The one thing that stood out above all others was that to turn and attempt to flee was much more dangerous than facing the enemy and fighting. I saw a charioteer wheel his team about to get away from two chariots converging on him. Someone threw a spear that caught him between the shoulder blades. His team ran wild, and while the warrior in the chariot attempted to take the reins from the dead hands of his companion and get the horses under control, another spearman drove up and killed him with a thrust in the back.

Foot soldiers who turned away from the fighting took arrows in the back or were cut down by chariot-mounted warriors who swung their swords like scythes.

It was getting difficult to see, the dust was swirling so thickly. But I heard a fresh trumpet blast and the roar of many men shouting in unison. Then the thunder of horses’ hooves shook the ground.

Through the dust came three dozen chariots, heading straight toward the place where we stood atop the earthworks rampart.

“Prince Hector!” said Poletes, with awe in his voice. “Look how he slices through the Achaians.”

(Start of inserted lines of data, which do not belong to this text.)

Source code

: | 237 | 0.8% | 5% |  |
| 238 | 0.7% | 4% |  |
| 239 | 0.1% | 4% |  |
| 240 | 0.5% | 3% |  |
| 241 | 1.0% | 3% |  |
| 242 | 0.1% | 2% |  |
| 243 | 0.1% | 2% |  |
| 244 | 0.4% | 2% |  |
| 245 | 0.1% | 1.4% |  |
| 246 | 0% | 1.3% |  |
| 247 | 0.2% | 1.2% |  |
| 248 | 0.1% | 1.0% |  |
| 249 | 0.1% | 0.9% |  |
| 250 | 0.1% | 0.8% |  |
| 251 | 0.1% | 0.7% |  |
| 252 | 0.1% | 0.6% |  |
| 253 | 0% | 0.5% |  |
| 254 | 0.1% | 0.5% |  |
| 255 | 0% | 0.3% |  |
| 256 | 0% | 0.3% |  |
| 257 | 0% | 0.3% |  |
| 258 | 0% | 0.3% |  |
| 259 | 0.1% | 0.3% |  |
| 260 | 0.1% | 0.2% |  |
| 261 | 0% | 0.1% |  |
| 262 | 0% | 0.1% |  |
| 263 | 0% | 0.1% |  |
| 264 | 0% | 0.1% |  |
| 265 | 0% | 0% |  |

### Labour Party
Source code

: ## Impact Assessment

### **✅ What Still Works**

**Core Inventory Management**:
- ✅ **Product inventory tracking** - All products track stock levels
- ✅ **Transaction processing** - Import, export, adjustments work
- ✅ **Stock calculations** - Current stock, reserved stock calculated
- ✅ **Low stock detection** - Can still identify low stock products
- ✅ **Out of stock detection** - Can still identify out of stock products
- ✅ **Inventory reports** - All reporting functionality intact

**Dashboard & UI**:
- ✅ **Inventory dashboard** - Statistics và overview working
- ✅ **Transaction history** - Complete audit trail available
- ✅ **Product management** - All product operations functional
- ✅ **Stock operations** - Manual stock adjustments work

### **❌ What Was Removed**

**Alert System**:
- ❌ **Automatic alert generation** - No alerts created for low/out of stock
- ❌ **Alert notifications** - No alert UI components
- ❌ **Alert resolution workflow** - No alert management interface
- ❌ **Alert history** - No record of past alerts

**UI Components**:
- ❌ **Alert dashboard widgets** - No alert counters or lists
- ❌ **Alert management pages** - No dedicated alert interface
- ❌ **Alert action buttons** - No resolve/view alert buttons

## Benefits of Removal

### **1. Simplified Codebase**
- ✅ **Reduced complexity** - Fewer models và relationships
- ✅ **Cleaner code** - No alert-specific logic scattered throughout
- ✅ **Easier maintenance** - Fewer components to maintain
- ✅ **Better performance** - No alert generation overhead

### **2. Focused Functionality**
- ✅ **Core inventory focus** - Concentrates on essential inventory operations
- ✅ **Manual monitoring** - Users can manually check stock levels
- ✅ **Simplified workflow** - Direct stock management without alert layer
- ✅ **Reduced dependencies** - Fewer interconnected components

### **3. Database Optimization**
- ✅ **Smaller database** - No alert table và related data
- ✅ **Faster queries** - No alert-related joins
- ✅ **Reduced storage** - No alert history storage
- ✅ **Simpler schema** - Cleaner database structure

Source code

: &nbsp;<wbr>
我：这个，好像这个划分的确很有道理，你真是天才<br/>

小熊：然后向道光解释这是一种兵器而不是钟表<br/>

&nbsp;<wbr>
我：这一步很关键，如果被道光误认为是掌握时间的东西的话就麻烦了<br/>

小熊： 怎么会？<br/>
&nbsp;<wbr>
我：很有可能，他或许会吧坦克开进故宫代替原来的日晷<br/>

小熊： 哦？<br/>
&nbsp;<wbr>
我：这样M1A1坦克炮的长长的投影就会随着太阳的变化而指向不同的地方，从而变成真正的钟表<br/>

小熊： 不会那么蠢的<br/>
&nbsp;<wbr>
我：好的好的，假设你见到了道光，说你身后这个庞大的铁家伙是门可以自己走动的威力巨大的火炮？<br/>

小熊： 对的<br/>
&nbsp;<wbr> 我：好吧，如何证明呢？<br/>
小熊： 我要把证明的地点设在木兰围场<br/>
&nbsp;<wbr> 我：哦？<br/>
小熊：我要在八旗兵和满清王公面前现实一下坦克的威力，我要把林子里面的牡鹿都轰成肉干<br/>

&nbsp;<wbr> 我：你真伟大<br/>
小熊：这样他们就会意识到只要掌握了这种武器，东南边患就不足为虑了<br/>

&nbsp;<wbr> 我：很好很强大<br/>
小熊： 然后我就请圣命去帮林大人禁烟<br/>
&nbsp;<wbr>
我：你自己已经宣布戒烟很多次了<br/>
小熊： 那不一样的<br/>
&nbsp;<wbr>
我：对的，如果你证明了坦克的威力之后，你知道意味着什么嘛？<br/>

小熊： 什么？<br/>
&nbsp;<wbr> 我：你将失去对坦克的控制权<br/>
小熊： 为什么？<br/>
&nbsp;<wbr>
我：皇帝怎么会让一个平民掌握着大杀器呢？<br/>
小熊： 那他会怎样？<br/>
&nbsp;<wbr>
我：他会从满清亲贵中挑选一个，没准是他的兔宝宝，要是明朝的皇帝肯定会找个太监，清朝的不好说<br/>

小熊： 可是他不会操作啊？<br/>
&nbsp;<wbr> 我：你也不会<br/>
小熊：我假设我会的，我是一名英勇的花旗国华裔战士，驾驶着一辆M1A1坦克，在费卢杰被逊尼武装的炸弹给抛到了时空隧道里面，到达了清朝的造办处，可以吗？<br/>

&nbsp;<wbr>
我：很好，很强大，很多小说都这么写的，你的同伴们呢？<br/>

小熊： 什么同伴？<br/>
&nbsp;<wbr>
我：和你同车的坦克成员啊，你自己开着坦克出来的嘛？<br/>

Hector had either regrouped his main chariot force or had held them back from the opening melee of the battle. Whichever, he was now driving them like shock troops through the Achaian forces, slaughtering left and right. Hector’s massive long spear was stained with blood halfway up its fourteen-foot length. He carried it as lightly as a wand, spitting armored noblemen and leather-jerkined foot soldiers alike, driving relentlessly toward the rampart that protected the beach, the camp, and the ships.

For a few minutes the Achaians fought back, but when Hector’s chariot broke past the ragged line of Greek chariots and headed for the gate in the rampart, the Achaian resistance crumbled. Noblemen and foot soldiers alike, chariots and infantry, they all ran screaming for the safety of the earthworks.